Proteins in nerve cells of animals trigger neurotransmitter release in response to electrochemical signal.
Nerve cells are the core components of an animal’s nervous system. They transmit and process information using a combination of electrical and chemical signals, and are found in all animals with the exception of the simplest, like sponges. Nerve cells have a cell body, dendrites (which receive signals), and an axon (which transmits the signal). The dendrites and axon project from the cell body. Axons branch into blind ends called termini, and axon termini connect to dendrites of other nerves via synapses. When a nerve receives sufficient stimulation from its dendrites, the nerve fires an electrochemical signal along its axon, called the “action potential.”

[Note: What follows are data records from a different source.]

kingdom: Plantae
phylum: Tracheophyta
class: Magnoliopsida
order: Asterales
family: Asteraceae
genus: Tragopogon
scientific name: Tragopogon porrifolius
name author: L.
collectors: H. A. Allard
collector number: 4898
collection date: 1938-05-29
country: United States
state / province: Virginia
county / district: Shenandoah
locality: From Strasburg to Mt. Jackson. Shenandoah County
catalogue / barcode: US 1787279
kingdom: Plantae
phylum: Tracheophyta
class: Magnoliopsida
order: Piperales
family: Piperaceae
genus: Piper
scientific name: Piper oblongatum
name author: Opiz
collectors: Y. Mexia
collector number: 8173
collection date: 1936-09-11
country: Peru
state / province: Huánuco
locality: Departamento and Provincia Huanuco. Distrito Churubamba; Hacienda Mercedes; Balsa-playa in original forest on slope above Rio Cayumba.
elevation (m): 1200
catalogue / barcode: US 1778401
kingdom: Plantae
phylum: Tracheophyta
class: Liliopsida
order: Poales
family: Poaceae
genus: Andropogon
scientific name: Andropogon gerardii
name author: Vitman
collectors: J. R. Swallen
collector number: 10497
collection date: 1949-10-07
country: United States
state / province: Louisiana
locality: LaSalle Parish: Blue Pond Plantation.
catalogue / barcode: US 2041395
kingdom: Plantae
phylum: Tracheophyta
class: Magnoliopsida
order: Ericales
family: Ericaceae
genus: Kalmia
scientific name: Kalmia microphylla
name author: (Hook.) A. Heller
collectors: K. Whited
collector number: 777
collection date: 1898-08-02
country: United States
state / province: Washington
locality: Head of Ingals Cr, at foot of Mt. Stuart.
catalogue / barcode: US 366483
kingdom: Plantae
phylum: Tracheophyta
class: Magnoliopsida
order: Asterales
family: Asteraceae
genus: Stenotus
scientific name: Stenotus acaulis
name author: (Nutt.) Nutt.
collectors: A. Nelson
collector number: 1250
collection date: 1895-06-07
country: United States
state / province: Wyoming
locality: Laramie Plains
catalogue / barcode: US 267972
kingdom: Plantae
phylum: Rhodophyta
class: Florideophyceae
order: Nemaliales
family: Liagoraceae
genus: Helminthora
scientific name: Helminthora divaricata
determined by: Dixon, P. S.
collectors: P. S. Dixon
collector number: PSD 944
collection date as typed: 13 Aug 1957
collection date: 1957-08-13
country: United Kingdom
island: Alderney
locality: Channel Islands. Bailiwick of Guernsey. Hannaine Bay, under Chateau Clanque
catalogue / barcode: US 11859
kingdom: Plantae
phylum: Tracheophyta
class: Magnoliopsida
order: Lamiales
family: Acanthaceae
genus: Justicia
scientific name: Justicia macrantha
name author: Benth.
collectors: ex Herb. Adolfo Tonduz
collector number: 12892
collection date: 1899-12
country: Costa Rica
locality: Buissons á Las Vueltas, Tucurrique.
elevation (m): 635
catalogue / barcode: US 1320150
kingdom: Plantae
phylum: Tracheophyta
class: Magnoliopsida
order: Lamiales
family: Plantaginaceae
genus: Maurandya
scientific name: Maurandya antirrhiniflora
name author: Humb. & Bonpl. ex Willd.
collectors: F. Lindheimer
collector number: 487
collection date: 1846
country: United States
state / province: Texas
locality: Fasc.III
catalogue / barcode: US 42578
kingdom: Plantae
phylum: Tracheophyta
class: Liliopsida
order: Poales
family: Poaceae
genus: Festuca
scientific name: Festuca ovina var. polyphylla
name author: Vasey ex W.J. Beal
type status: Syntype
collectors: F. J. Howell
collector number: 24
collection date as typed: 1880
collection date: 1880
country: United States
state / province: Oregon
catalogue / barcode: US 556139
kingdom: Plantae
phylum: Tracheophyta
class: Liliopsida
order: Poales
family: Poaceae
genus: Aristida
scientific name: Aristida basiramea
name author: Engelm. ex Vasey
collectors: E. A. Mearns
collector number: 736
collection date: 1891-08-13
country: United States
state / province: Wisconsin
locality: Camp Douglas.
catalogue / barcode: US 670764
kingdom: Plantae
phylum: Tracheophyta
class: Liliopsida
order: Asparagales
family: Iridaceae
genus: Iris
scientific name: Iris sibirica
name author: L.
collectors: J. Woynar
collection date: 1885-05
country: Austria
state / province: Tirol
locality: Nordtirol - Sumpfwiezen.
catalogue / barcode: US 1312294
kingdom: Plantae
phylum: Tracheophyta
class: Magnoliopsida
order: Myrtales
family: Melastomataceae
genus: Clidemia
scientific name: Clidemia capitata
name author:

Chemical synapses are the junctions between axon termini on one nerve cell and dendrites on a neighboring cell; they are narrow gaps, or clefts, only 20nm wide. Signals are transmitted across chemical synapses by neurotransmitters—small molecular chemical messengers. When an action potential reaches a chemical synapse, neurotransmitters are quickly released into the synaptic cleft. As they must only enter the cleft in response to an action potential, release is tightly controlled.
Neurotransmitters are made in large quantities in axon termini and packaged into membrane sacs called vesicles. When vesicles fuse with the cell membrane at the synapse, they release their contents into the synaptic cleft. Two proteins, “SNAREs” and “synaptotagmins,” are required for vesicle fusion. SNAREs act like velcro, with some bound to the vesicle and some to the cell membrane. When SNAREs come into contact with each other, they bind tightly, pulling the vesicle close to the cell boundary. Membrane fusion is dependant on the curvature of the membrane and without the action potential, curvature is too shallow for fusion to occur. The other proteins, the synaptotagmins, are also attached to the vesicles. They have large wedge shaped sections that can reach from the vesicle to the cell membrane. In the absence of an action potential, synaptotagmins have the same charge as the cell membrane and they are repelled. However, when the signal reaches the axon termini, calcium ions are released into the cell cytoplasm. Synaptotagmins bind calcium, which is positively charged and neutralises the repulsion. The proteins then embed themselves in the cell membrane creating an area of higher curvature. In combination with the pulling of the SNAREs, this is sufficient for the vesicle and cell membrane to fuse and for the neurotransmitters to be released.
Synaptotagmin activation, vesicle fusion, and neurotransmitter release all occur within 1 ms of the action potential arriving at the axon terminal.